Page 19 of The Sandy Page Bookshop
Lucy
Why had Jep Parsons shown up at the Sandy Page? And how did he know she worked there? It was only her second day. There was no one connecting the two of them except for Ella, and Ella was in bed at Spaulding Rehab unable to talk to anyone. Lucy feared she knew the answer. He was looking for her.
She felt bad for taking off on her customer, that nice old lady especially, but she could tell from one look at Jep that he was there to say something.
Curious as she was, it could not have been a worst time or place.
And her parents had forbade her from talking about him, let alone to him.

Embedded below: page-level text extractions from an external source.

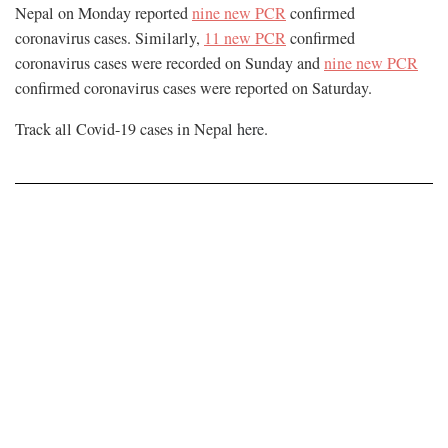
Nepal on Monday reported
nine new PCR
confirmed
coronavirus cases. Similarly,
11 new PCR
confirmed
coronavirus cases were recorded on Sunday and
nine new PCR
confirmed coronavirus cases were reported on Saturday.
Track all Covid-19 cases in Nepal
here
.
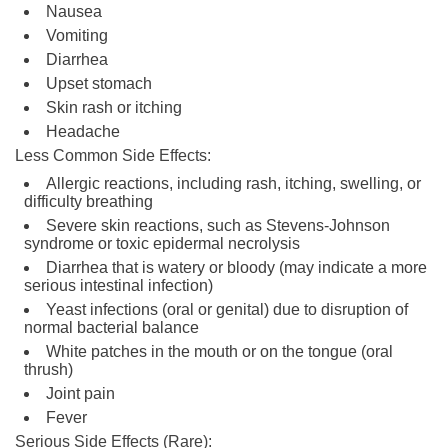
Nausea
Vomiting
Diarrhea
Upset stomach
Skin rash or itching
Headache
Less Common Side Effects:
Allergic reactions, including rash, itching, swelling, or
difficulty breathing
Severe skin reactions, such as Stevens-Johnson
syndrome or toxic epidermal necrolysis
Diarrhea that is watery or bloody (may indicate a more
serious intestinal infection)
Yeast infections (oral or genital) due to disruption of
normal bacterial balance
White patches in the mouth or on the tongue (oral
thrush)
Joint pain
Fever
Serious Side Effects (Rare):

Even mentioning his name wasn’t allowed at home.
Whatever it was he wanted, it involved Ella, that much she was sure.
Showing up like that at her new job, in front of customers, was not okay.

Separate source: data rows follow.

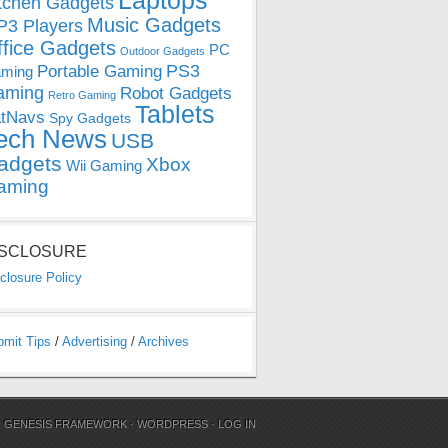
Laptops
tchen Gadgets
Music Gadgets
3 Players
ffice Gadgets
PC
Outdoor Gadgets
PS3
Portable Gaming
ming
aming
Robot Gadgets
Retro Gaming
Tablets
tNavs
Spy Gadgets
ech News
USB
adgets
Xbox
Wii Gaming
aming
ISCLOSURE
closure Policy
bmit Tips
/
Advertising
/
Archives
N
GENESIS FRAMEWORK
·
WORDPRESS
·
LOG IN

She was just glad she could duck away from him into the back office, and that Leah hadn’t noticed.
Working at the Sandy Page was the only thing keeping Lucy sane this summer, and she wasn’t about to risk that.
Maybe her parents were right; Jep Parsons was nothing but trouble and she should stay away from him.
But it wasn’t that simple. Lucy had seen her sister two times since Jep had shown up at Spaulding Rehab, and neither time did Ella respond to any of them the way she had when Jep was shouting in the hallway begging to see her.
Lucy couldn’t shake it. Despite the doctors and nurses assuring her family that Ella was making progress, that day was still the most connection she’d felt to her sister, her old sister, since the accident.
Ella was now able to sit up. To blink, to communicate.
To feed herself and follow simple speech.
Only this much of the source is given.